▶ _EXERCISE INSTRUCTIONS_: Gather every line below that contains the string "value". Matching is case-sensitive.

Figure understanding tasks:
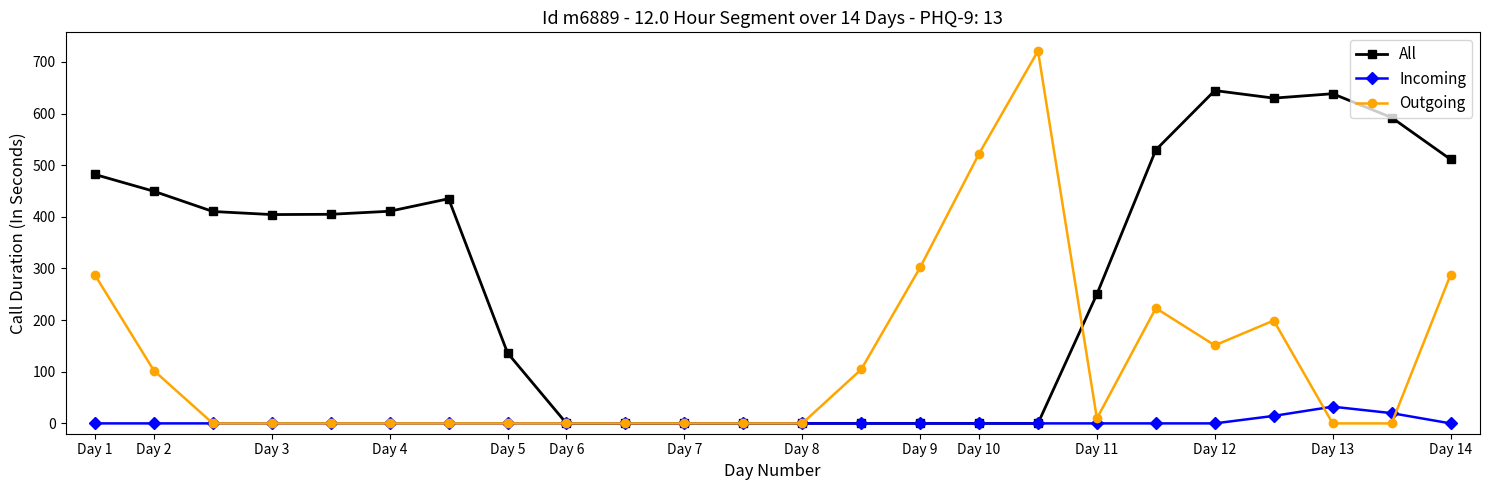

What is the value of the Outgoing point at the 19th from the left?

223.1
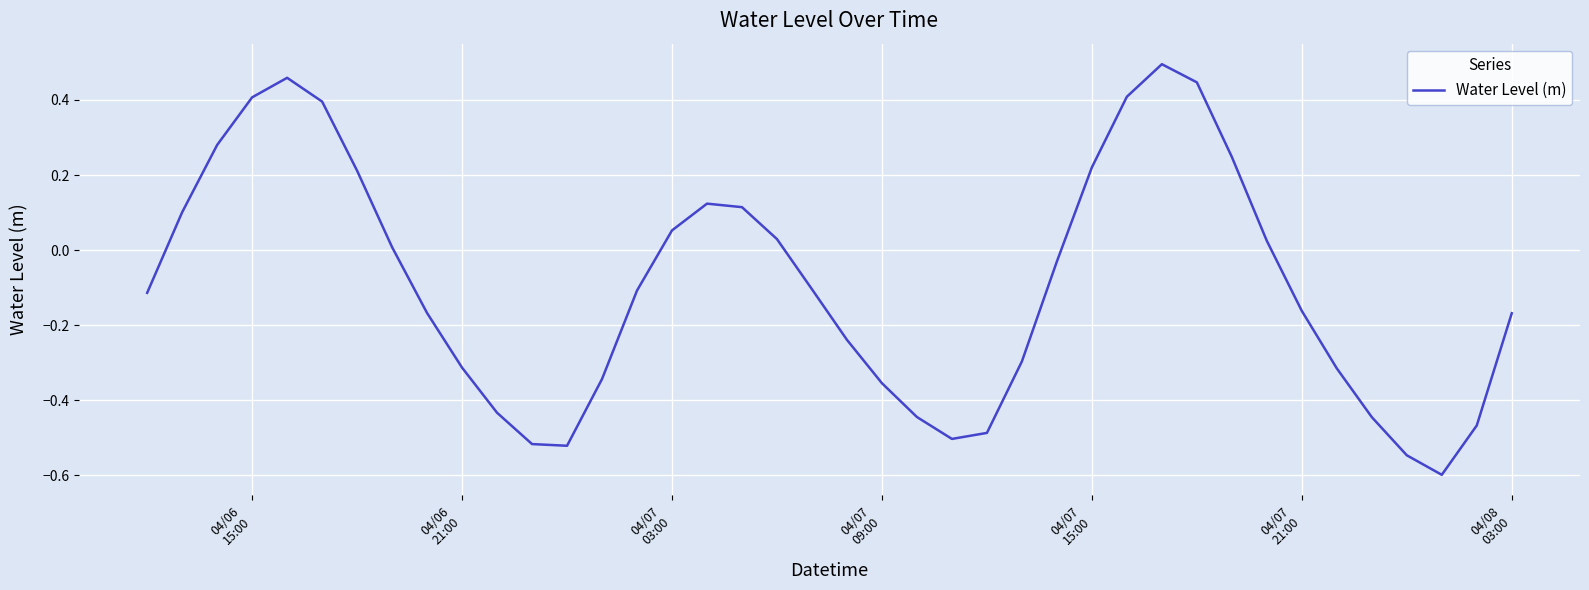

What is the smallest value displayed?

-0.6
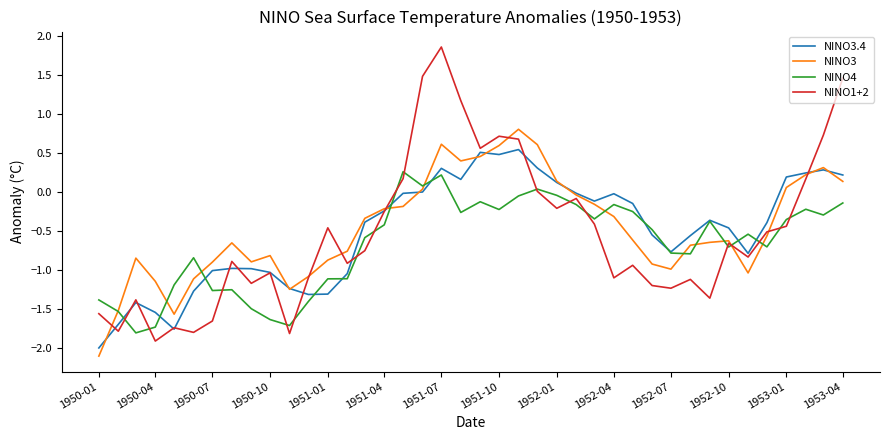

Does the chart display data point markers on the line(s)?

No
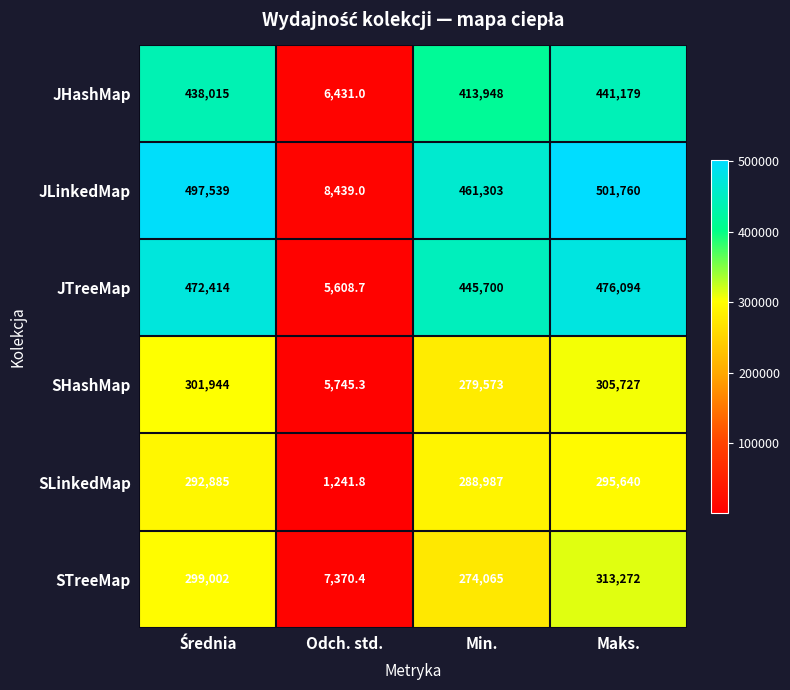

Which series has the largest total across all categories?

JLinkedMap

▶ _SOLUTION TO THIS EXERCISE_:
What is the value of the Outgoing point at the 19th from the left?
What is the smallest value displayed?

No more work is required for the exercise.